GIVEN TEXT –

## start

Monthly Archives: August 2009

Friday Night Karaoke…

…Happened on Friday Night. This being Sunday, I’m going to be lucky to remember what I sang. High School associate and karaoke virgin(?) Erik (of the Boom Squad) joined us for the evening and a good time was had by all. My cold is clearing up, but not altogether gone. Fortunately my voice survived the night.

  • I Alone — LIVE
  • Stacy’s Mom — Fountains of Wayne
  • Everlong — Foo Fighters
  • Rio — Duran Duran

Obama is going to take your guns away.

I have to give kudos to one group of people for all they’ve done to stimulate the American economy. It truly shows that useful action can come from the private sector. I am talking, of course, about the American firearms industry. With a failing economy in late 2008, these people didn’t simply wring their hands and wait for the new presidential administration to come around and fix it, no! They leaped into action.

## end

EXTRACTED RECORDS –
## start

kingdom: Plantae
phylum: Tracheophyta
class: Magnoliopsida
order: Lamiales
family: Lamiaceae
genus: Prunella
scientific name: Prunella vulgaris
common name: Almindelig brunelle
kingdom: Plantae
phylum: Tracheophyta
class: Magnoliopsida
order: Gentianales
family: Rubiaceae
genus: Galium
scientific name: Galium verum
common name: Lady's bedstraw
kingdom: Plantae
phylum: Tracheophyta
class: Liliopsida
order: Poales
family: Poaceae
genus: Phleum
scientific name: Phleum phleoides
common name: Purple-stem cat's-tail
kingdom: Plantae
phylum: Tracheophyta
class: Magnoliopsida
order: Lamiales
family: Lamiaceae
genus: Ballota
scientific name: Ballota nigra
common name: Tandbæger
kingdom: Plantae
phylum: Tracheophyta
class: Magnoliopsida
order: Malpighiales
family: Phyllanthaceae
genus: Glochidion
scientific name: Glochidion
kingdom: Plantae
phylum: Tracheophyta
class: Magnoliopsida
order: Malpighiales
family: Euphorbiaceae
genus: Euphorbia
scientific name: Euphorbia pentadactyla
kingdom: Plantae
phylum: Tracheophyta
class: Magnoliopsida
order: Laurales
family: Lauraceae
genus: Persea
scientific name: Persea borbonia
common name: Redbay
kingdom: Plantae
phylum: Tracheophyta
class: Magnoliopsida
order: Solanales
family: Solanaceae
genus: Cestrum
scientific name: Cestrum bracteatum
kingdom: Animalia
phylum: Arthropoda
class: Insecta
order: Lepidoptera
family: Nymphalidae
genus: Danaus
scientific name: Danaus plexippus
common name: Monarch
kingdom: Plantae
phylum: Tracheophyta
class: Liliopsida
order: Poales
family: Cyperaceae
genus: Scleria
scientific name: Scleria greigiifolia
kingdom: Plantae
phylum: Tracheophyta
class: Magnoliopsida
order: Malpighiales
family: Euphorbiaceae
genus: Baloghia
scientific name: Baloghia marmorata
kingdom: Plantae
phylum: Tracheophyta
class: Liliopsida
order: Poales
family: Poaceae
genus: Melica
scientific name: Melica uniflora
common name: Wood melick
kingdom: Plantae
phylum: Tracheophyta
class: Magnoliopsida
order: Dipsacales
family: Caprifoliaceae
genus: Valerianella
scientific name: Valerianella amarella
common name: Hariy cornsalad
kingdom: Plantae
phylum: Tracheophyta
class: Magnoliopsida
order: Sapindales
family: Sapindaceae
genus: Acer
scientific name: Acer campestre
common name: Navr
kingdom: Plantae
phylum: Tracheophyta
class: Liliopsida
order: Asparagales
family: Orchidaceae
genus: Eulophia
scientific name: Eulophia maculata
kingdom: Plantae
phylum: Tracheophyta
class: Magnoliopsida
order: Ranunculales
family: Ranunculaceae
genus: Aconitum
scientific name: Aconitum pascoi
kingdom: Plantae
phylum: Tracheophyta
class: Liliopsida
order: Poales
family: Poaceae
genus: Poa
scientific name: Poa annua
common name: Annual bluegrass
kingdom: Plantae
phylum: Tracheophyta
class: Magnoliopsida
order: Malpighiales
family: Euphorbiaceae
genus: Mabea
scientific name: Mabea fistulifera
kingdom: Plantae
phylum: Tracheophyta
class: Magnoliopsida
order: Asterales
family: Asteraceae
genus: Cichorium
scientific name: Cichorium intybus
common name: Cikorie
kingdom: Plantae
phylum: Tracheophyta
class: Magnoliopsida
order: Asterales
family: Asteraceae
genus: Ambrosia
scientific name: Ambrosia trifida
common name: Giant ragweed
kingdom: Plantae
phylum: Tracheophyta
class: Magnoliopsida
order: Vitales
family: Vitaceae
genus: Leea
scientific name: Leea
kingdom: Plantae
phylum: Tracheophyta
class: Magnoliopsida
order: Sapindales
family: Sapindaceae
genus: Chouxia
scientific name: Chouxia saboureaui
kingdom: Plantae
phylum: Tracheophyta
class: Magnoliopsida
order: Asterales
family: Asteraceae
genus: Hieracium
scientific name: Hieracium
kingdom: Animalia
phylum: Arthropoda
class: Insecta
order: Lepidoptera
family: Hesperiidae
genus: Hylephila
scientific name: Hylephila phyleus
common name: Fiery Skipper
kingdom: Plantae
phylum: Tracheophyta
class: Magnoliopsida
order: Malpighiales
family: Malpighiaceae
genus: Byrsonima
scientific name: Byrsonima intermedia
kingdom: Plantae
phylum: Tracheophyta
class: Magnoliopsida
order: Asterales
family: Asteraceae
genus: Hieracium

## end

Carry on writing the August 2009 blog archive from the point where it stops, extending the post about the firearms industry.

Immediately, you’d see signs everywhere. At the WalMart. At your neighborhood gun shop. On the internets. And what did they all say?

This is the brilliant part of the strategy. They didn’t say “buy our guns and ammo, they’re awesome.” Completely unlike a conventional advertisement, they struck at their customers’ most powerful motivating emotion: fear (or…was that racism? No? We’ll go with fear.) The signs said “Obama is going to take your guns away!” These looked like straightforward campaigning from the usual nutball groups, like the NRA and the National Republican Party, but when the election ended and the signs stayed up and the Wal-Marts emptied (of guns and ammo, if nothing else) their true meaning became clear. The purpose of this Big Lie was to sell guns.

Weapon and ammunition sales exploded even as the economy continued to show the strain from nearly a decade of disasterous mismanagement. Prices soared. Slowly the Wal-Marts were re-stocked, and still the ammo flew off the shelves. The idiot population of America was insatiable.

The signs still stand. Every once in a while, a poll drifts across Facebook to scare you into thinking there’s a universal handgun ban coming. And the universal handgun ban? Nowhere in sight. There’s no movement. There’s no bill. There’s no conversation. This just isn’t an issue. The Supreme Court even recently struck down the long-standing DC handgun ban. Obama doesn’t even support federal gun-control, even if he has supported it at the state level in the past.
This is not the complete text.